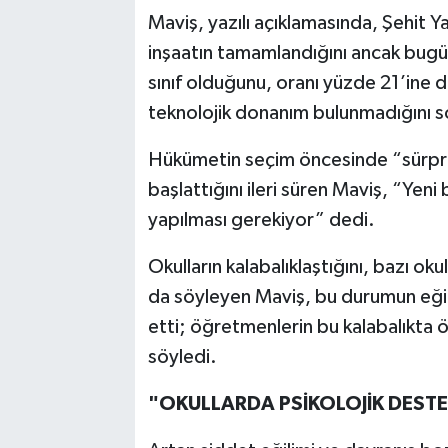
Maviş, yazılı açıklamasında, Şehit Ya
inşaatın tamamlandığını ancak bugün
sınıf olduğunu, oranı yüzde 21’ine d
teknolojik donanım bulunmadığını s
Hükümetin seçim öncesinde “sürpri
başlattığını ileri süren Maviş, “Ye
yapılması gerekiyor” dedi.
Okulların kalabalıklaştığını, bazı oku
da söyleyen Maviş, bu durumun eğiti
etti; öğretmenlerin bu kalabalıkta 
söyledi.
"OKULLARDA PSİKOLOJİK DESTEK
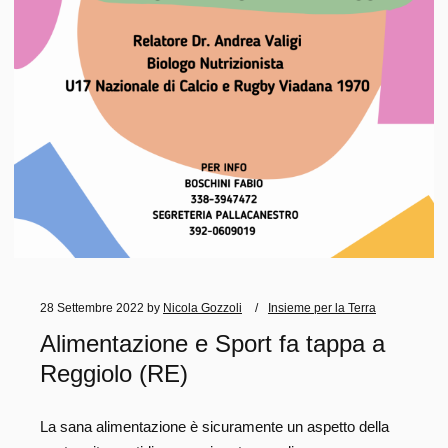
28 Settembre 2022
by
Nicola Gozzoli
Insieme per la Terra
Alimentazione e Sport fa tappa a
Reggiolo (RE)
La sana alimentazione è sicuramente un aspetto della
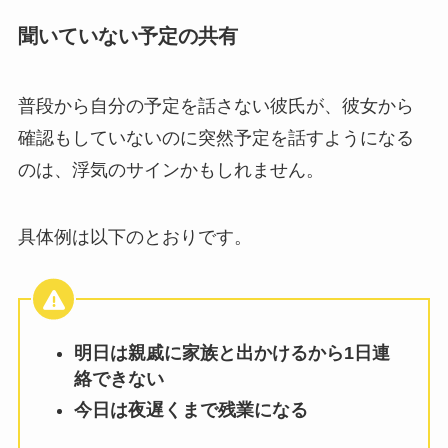
聞いていない予定の共有
普段から自分の予定を話さない彼氏が、彼女から
確認もしていないのに突然予定を話すようになる
のは、浮気のサインかもしれません。
具体例は以下のとおりです。
明日は親戚に家族と出かけるから1日連
絡できない
今日は夜遅くまで残業になる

________

Put every line of text from the data above into a numbered list, skipping blank lines and leaving out the pictures.

1. Maviş, yazılı açıklamasında, Şehit Ya
2. inşaatın tamamlandığını ancak bugün
3. sınıf olduğunu, oranı yüzde 21’ine d
4. teknolojik donanım bulunmadığını s
5. Hükümetin seçim öncesinde “sürpri
6. başlattığını ileri süren Maviş, “Ye
7. yapılması gerekiyor” dedi.
8. Okulların kalabalıklaştığını, bazı oku
9. da söyleyen Maviş, bu durumun eğiti
10. etti; öğretmenlerin bu kalabalıkta 
11. söyledi.
12. "OKULLARDA PSİKOLOJİK DESTEK
13. 28 Settembre 2022
14. by
15. Nicola Gozzoli
16. Insieme per la Terra
17. Alimentazione e Sport fa tappa a
18. Reggiolo (RE)
19. La sana alimentazione è sicuramente un aspetto della
20. 聞いていない予定の共有
21. 普段から自分の予定を話さない彼氏が、彼女から
22. 確認もしていないのに突然予定を話すようになる
23. のは、浮気のサインかもしれません。
24. 具体例は以下のとおりです。
25. 明日は親戚に家族と出かけるから1日連
26. 絡できない
27. 今日は夜遅くまで残業になる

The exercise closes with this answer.